*Passage provided:*
++++++

Can you describe the error identification and correction process? Describe process.
This is intended to meet the requirements of Regulation 9(1)(c) of the Electronic Commerce (EC Directive) Regulations 2002, which states: "Unless parties who are not consumers have agreed otherwise, where a contract is to be concluded by electronic means a service provider shall, prior to an order being placed by the recipient of a service, provide to that recipient in a clear, comprehensible and unambiguous manner the information set out in (a) to (d) below ... (c) the technical means for identifying and correcting input errors prior to the placing of the order."
See also Regulation 11(1)(b): "Unless parties who are not consumers have agreed otherwise, where the recipient of the service places his order through technological means, a service provider shall ... make available to the recipient of the service appropriate, effective and accessible technical means allowing him to identify and correct input errors prior to the placing of the order".
Section 4 - Prices
Is the website operator registered for VAT?
Will fees be stated inclusive or exclusive of VAT?
Under the Price Marking Order 2004, VAT-inclusive selling prices must be shown to consumers. VAT-exclusive prices can be, and usually are, shown to business customers.
Section 5 - Payments
What payment methods may be used?
Section 6 - Licensing of course materials
(b) - How many computers may hold copies of each download?
(c) - On how many devices may copies of audio and video downloads be stored and played?

++++++

*Source data:*
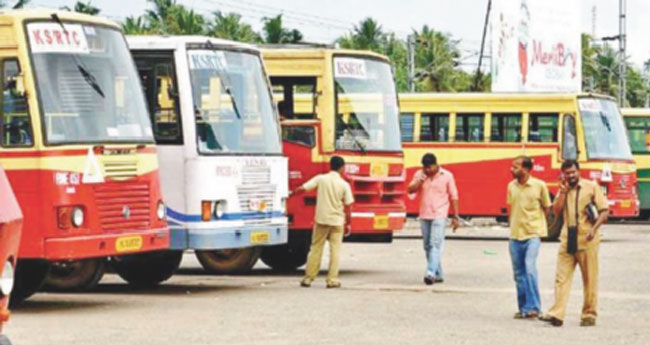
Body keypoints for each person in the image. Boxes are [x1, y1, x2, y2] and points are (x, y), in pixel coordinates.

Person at [539, 160, 609, 327]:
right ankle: (557, 313)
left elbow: (604, 211)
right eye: (567, 173)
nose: (570, 176)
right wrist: (562, 193)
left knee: (590, 278)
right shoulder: (564, 189)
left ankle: (589, 314)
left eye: (573, 172)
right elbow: (554, 212)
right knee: (561, 277)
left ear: (578, 171)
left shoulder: (591, 187)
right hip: (566, 237)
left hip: (587, 238)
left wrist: (595, 228)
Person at [292, 156, 354, 288]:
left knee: (316, 248)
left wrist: (291, 193)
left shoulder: (321, 179)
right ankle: (332, 280)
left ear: (330, 166)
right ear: (342, 168)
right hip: (337, 222)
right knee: (335, 251)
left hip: (321, 220)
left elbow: (303, 188)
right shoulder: (344, 184)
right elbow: (348, 206)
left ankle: (308, 278)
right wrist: (348, 223)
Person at [507, 156, 551, 319]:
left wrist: (540, 226)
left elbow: (547, 208)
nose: (512, 170)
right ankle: (524, 308)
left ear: (526, 169)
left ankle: (534, 307)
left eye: (516, 167)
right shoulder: (511, 186)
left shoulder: (539, 186)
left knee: (530, 268)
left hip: (532, 234)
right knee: (518, 273)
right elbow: (512, 208)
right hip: (515, 236)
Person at [408, 153, 459, 285]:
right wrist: (420, 181)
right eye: (425, 168)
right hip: (424, 214)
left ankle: (430, 273)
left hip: (440, 214)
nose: (428, 170)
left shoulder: (447, 176)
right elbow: (410, 190)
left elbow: (454, 196)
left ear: (436, 165)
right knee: (427, 246)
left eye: (430, 167)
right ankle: (438, 273)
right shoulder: (419, 175)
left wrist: (455, 216)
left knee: (435, 244)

++++++

*Assignment:* List every numbered section heading in the passage on website terms, with its number and title. The listing comes from a separate source and is unrelated to the passage.

*Solution for this problem:*
Section 4 - Prices
Section 5 - Payments
Section 6 - Licensing of course materials